Wind surfers off the coast of Nags Head, North Carolina
Kite surfers take advantage of winds off Nags Head, N.C. Researchers participating in a Florida State University workshop discussed techniques to better measure and understand interactions between ocean surface vector currents and ocean surface vector winds. Credit: Don McCullough, CC BY-NC-ND 2.0

The group’s overall goal was to broaden the science objectives for a mission proposal.

On 18 and 19 May 2018, Florida State University held a workshop at the Scripps Institution of Oceanography, with the goal of updating the community on strategies for measuring ocean surface vector currents coincident with ocean surface vector winds. The group’s overall goal was to broaden the science objectives for a mission proposal.

At the workshop, the group reviewed the need for such a mission as outlined in the recent National Academies’ decadal survey. This decadal survey recommended that observations of coincident surface winds and currents be among those competing for a new class of NASA missions known as Earth explorer missions.

An artist’s rendering of the airborne instrument that measures surfaces currents and winds
Here an airborne instrument scans in a circular pattern while moving eastward across the ocean surface. This enhances sampling by providing a wide swath of observations while also providing the different view angles needed to measure vector components of both surface currents and winds. The colors indicate the magnitude of the east–west components of the currents (blue to the west) and winds (all to the west). Credit: Ernesto Rodriguez

Workshop participants discussed examples of successful airborne observations from the Jet Propulsion Laboratory’s DopplerScatt instrument and progress on the European Space Agency’s Sea Surface Kinematics Multiscale monitoring mission (SKIM) to measure surface waves and currents. DopplerScatt is an airborne demonstration for a satellite mission concept. Both mission concepts use a Doppler approach to measuring surface currents responding to motions of capillary-gravity waves or specular points on the ocean surface. Consequently, the viewing angle in these two examples differs, as do the noncurrent observations; DopplerScatt measures winds, whereas SKIM measures wave characteristics at a viewing angle selected to minimize the wind signal.

Attendees also discussed a study with surface drifters that found that sampling about every 18 hours was sufficient to capture the circulation around eddies.

Attendees found the preliminary DopplerScatt results were encouraging. They also found promising a study led by the Naval Research Laboratory that demonstrated that surface currents similar to those from DopplerScatt and SKIM can be effectively assimilated into ocean models, placing ocean eddies much more accurately than conventional altimetry. Attendees also discussed a study with surface drifters that found that sampling about every 18 hours was sufficient to maintain these eddies in the correct location and capture the circulation around eddies.

Participants also expanded scientific goals and presented preliminary examinations of potential problems related to sampling, rain, and orbits. Eventually, participants reached a consensus that these problems were likely to be minor for most cases, except for small ocean features.

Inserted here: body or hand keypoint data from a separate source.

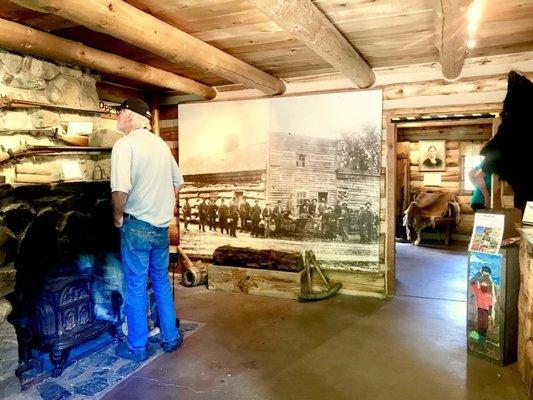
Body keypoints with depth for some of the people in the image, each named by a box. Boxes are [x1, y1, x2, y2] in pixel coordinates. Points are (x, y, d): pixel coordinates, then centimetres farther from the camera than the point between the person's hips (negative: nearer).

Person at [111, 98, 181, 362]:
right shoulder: (160, 144, 9)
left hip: (137, 226, -6)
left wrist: (118, 216, -9)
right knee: (162, 283, 18)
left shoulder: (125, 144, -14)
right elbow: (177, 182, 18)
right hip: (162, 226, 7)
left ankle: (137, 347, 20)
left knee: (135, 287, 6)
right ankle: (171, 337, 29)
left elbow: (121, 190, -26)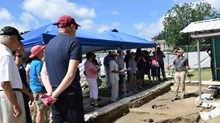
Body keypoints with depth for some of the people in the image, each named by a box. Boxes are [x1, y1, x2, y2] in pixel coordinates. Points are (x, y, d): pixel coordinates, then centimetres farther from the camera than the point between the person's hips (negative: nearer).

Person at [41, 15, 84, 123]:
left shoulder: (49, 44, 11)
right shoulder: (74, 42, -10)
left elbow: (43, 73, 8)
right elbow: (70, 74, -19)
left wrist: (50, 92, -2)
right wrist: (55, 94, -11)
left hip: (55, 96, 7)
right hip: (70, 95, -6)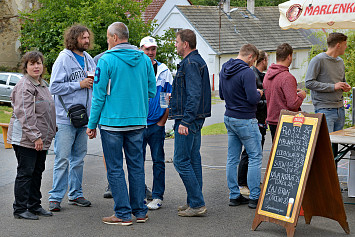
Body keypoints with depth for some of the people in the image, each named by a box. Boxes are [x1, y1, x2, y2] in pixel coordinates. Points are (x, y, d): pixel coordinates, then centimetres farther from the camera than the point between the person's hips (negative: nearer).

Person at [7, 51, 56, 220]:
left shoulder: (42, 84, 17)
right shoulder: (24, 86, -13)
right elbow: (25, 114, -20)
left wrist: (47, 135, 22)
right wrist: (35, 136, -23)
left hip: (40, 139, 9)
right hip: (25, 139, -9)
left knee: (37, 172, 14)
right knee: (25, 172, -5)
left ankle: (34, 206, 23)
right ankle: (20, 209, 2)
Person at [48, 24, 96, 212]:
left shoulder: (89, 59, 12)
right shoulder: (64, 59, -8)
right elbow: (54, 87, -14)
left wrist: (95, 82, -2)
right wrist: (79, 84, -17)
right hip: (65, 119, -6)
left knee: (78, 158, 12)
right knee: (62, 159, -6)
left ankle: (75, 194, 21)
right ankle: (55, 197, 1)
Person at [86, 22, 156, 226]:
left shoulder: (106, 60, -10)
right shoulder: (144, 60, 5)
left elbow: (99, 95, -8)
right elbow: (152, 91, 10)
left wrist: (92, 124, -2)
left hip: (112, 122, -5)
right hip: (138, 122, 5)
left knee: (115, 169, 2)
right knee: (136, 166, 12)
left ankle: (123, 214, 2)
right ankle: (140, 211, 16)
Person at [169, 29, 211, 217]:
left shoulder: (191, 63, -16)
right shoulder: (197, 61, 17)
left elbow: (194, 95, -24)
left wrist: (185, 121, -26)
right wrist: (175, 97, 27)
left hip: (188, 119, -11)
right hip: (196, 118, 11)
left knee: (181, 160, -8)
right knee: (193, 159, 12)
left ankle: (197, 204, -7)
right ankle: (195, 202, 17)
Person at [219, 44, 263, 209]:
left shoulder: (224, 70, 8)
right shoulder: (247, 73, -19)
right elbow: (253, 99, -22)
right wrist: (259, 93, -1)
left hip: (229, 118, 8)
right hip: (245, 120, -8)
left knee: (232, 158, 10)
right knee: (255, 157, 0)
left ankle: (234, 195, 14)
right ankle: (255, 197, 0)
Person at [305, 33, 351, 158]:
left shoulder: (340, 62, 17)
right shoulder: (318, 60, -7)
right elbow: (309, 83, -12)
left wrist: (345, 86, 7)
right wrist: (333, 87, -15)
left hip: (340, 109, 8)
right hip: (324, 109, -7)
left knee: (335, 145, 8)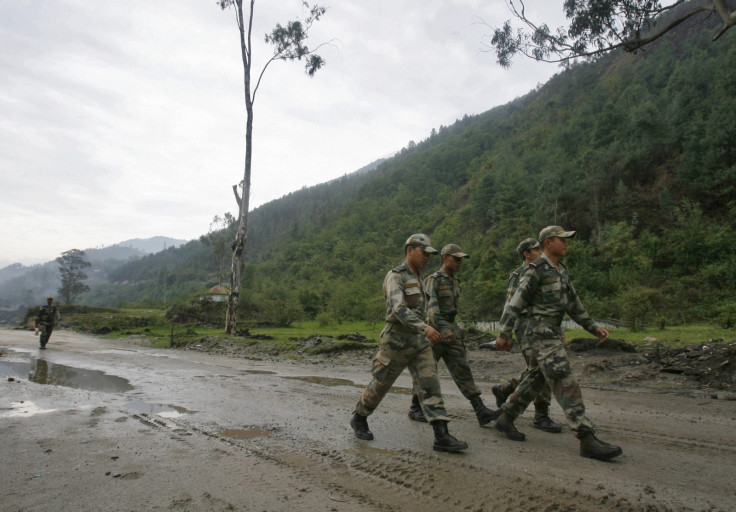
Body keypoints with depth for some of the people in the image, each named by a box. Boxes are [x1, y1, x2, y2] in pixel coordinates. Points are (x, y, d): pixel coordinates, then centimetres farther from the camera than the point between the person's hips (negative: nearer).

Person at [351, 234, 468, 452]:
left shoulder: (416, 279, 15)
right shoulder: (395, 276, -14)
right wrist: (424, 327, -43)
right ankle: (359, 419, 29)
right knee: (380, 385, 7)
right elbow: (398, 308, -31)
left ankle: (442, 436, -8)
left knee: (430, 386, -5)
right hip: (396, 342, -7)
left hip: (419, 343, 7)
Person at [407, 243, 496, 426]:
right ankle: (415, 409, 19)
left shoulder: (455, 282, 14)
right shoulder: (432, 280, -12)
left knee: (462, 370, -1)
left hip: (451, 329, 7)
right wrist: (443, 330, -37)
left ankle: (480, 411, -4)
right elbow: (431, 307, -25)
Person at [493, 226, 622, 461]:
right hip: (542, 334, -10)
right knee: (565, 383, -11)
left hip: (554, 333, 10)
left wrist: (593, 326, 18)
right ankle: (587, 440, -9)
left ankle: (505, 419, 25)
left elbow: (573, 302, 22)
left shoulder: (560, 271, 16)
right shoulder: (536, 270, -12)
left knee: (535, 380, 14)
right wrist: (503, 334, -15)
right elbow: (515, 302, -14)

Researchers also discussed preliminary estimates of the scales that the suggested satellites can image. They agreed that the vast majority of ocean eddies, down to 30 kilometers, can be resolved, in contrast to existing technology, which resolves only roughly 200-kilometer-scale features.

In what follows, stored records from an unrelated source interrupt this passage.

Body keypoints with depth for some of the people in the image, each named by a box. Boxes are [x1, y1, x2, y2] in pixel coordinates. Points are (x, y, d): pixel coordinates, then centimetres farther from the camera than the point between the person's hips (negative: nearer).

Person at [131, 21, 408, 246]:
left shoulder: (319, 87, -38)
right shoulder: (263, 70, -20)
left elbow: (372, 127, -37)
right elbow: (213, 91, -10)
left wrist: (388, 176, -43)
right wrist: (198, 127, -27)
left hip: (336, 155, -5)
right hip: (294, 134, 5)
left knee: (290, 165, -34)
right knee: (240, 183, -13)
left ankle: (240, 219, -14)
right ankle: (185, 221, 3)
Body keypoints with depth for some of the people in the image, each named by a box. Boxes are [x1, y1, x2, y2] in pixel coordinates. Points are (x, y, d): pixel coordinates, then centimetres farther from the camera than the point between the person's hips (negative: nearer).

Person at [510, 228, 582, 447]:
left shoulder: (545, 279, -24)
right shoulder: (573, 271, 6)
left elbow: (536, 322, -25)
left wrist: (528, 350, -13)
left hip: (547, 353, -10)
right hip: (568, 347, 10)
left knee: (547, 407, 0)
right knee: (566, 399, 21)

Through discussion, participants found that a great concern for making surface currents widely useful was a lack of understanding of how to translate surface currents to currents several meters below the ocean surface. The group conducted a field study this summer to help resolve the issue; results from that study are pending.

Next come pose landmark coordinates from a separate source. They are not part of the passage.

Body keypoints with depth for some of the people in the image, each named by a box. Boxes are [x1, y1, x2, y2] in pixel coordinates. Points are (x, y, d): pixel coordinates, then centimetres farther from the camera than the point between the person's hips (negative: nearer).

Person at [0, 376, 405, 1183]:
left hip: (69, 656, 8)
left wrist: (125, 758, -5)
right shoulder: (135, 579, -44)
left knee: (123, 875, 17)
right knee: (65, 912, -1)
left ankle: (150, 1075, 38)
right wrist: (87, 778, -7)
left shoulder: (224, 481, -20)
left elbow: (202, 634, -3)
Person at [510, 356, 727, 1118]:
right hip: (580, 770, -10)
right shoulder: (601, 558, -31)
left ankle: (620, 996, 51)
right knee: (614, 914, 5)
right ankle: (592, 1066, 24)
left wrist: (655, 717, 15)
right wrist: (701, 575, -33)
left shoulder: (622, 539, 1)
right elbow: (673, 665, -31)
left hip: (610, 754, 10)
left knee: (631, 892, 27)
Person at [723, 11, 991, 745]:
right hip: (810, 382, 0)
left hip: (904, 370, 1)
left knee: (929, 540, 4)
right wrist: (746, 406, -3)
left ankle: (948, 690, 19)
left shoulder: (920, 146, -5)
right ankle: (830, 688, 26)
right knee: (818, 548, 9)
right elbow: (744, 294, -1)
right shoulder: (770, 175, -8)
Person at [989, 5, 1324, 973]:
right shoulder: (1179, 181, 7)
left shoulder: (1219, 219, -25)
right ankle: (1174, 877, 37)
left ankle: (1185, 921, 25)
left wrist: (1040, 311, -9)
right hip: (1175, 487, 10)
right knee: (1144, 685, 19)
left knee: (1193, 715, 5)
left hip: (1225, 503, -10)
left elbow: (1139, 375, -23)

Workshop attendees strongly advocated that future mission science goals address three multidisciplinary issues. The first is associated with air-sea interaction, upwelling at the bottom of the ocean’s mixed layer, and entrainment. The second addresses gaps in our understanding of the tropical Pacific Ocean circulation, which is linked to heat budgets and the El Niño–Southern Oscillation. The third goal is related to transport in the Arctic Ocean and nearby seas. Although these are the proposed key topics for the mission, there are many other science questions that could be addressed, as well as a wide range of applications.

—Mark A. Bourassa (email:, Department of Earth, Ocean and Atmospheric Science and Center for Ocean-Atmospheric Prediction Studies, Florida State University, Tallahassee; Ernesto Rodriguez, Jet Propulsion Laboratory, California Institute of Technology, Pasadena; and Sarah Gille, Scripps Institution of Oceanography, University of California, San Diego, La Jolla


Bourassa, M. A.,Rodriguez, E., and Gille, S. (2018), Satellite observations of ocean surface winds and currents, Eos, 99, Published on 06 November 2018.